• SOURCE EXCERPT
When I visit the graves of my parents, I am not visiting them, I am remembering them, along with many other family members.  In the Bullard, Texas cemetery are graves belonging to a number of aunts, uncles, maternal and paternal grandparents and even great grand parents. Lichen spreads and clings to the stones and reminds  me of the spreading and clinging of their stories in  my life.  As the poet quoted above suggests, their “wake” reaches and rocks” me.   I have  been cradled in their love and faith. I remember.  Without opening a single page of written family history, I thank God for lives lived, names that roll easily off my tongue.

• INFORMATION SHOWN

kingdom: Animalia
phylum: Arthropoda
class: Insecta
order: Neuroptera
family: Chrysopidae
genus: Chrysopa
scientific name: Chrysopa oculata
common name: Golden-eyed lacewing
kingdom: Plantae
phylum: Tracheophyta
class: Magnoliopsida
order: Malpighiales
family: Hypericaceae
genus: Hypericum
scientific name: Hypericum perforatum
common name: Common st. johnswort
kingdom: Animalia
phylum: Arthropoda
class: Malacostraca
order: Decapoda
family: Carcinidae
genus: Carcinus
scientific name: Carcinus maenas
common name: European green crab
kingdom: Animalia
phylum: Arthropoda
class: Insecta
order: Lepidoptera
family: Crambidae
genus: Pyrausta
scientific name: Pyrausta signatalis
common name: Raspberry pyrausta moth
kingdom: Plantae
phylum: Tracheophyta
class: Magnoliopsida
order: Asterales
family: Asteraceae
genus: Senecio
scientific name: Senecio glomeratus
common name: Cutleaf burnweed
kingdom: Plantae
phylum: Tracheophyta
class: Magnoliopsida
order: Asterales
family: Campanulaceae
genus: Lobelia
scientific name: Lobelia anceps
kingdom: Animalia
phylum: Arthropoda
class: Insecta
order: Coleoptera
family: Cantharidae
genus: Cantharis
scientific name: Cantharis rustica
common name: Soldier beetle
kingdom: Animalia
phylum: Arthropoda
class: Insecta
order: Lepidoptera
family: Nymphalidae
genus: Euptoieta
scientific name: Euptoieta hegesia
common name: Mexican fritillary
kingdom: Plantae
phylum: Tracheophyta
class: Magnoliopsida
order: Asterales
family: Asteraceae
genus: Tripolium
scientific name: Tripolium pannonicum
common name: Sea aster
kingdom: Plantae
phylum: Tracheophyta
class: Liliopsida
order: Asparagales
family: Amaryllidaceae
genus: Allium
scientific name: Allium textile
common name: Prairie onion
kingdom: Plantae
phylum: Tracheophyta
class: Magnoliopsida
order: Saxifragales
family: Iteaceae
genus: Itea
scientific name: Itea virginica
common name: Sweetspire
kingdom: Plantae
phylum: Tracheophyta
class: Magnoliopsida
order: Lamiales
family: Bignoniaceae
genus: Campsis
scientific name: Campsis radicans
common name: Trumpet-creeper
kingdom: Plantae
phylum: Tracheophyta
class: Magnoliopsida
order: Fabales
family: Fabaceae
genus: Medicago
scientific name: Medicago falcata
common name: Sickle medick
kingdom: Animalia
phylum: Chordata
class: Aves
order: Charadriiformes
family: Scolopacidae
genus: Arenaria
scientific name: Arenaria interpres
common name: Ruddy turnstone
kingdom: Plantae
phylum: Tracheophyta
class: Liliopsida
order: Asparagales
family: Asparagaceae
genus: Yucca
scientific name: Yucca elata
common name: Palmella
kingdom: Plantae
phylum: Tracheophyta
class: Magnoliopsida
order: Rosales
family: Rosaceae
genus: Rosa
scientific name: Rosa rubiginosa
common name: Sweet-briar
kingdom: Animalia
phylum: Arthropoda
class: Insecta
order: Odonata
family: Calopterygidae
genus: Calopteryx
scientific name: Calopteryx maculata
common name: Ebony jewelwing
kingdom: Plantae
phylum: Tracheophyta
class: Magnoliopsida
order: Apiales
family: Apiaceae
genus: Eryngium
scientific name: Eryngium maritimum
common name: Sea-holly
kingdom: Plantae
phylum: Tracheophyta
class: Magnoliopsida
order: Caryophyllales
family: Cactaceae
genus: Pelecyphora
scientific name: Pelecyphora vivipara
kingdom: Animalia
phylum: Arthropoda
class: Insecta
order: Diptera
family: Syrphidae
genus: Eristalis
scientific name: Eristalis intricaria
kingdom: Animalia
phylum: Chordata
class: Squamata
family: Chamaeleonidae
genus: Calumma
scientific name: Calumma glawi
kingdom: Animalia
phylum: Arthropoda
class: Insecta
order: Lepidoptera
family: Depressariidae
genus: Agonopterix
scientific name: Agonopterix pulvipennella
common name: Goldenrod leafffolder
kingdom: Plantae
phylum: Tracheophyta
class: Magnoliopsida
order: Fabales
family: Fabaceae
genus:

• OBJECTIVE 1
Answer these questions about the cemetery reflection:
(a) In which town and state is the cemetery?
(b) What spreads and clings to the stones?
(c) In what has the writer been cradled?
• OBJECTIVE 2
Pick up the cemetery reflection after its last sentence and continue it in the same voice.

• TASK RESULT 1
(a) Bullard, Texas
(b) Lichen
(c) Their love and faith

• TASK RESULT 2
Opal and HOward Teal

Veda and Woodrow Teal

Clyde and Ky Terrell

Ida and Tom Teal

Edna and Leo Warnick

Lela and Dewey Kirkpatrick

Wayne Kirkpatirick

Earnestine Matilde Curley

John Wesley and Elen Terrell

Vinnon Grady Terrell

Alice Stripling

plus many others whose names and stories I know even though I may not bring them to my mind at this moment, some who lived and died before I was born!

Alleluia!

For All the Saints (1864)

For all the saints who from their labor rest,
Who Thee by faith before the world confessed,
Thy name, O Jesus, be forever blessed,
Alleluia! Alleluia!

O blest communion, fellowship divine.
We feebly struggle, they in glory shine;
Yet all are one in Thee, for all are Thine.
Alleluia! Alleluia!

And when the fight is fierce, the warfare long,
Steals on the ear the distant triumph song,
And hearts are brave again, and arms are strong.
Alleluia! Alleluia.

From earth’s wide bounds, from ocean’s farthest coast,
Through gates of pearl streams in the countless host,
Singing to Father, Son and Holy Ghost,
Alleluia! Alleluia!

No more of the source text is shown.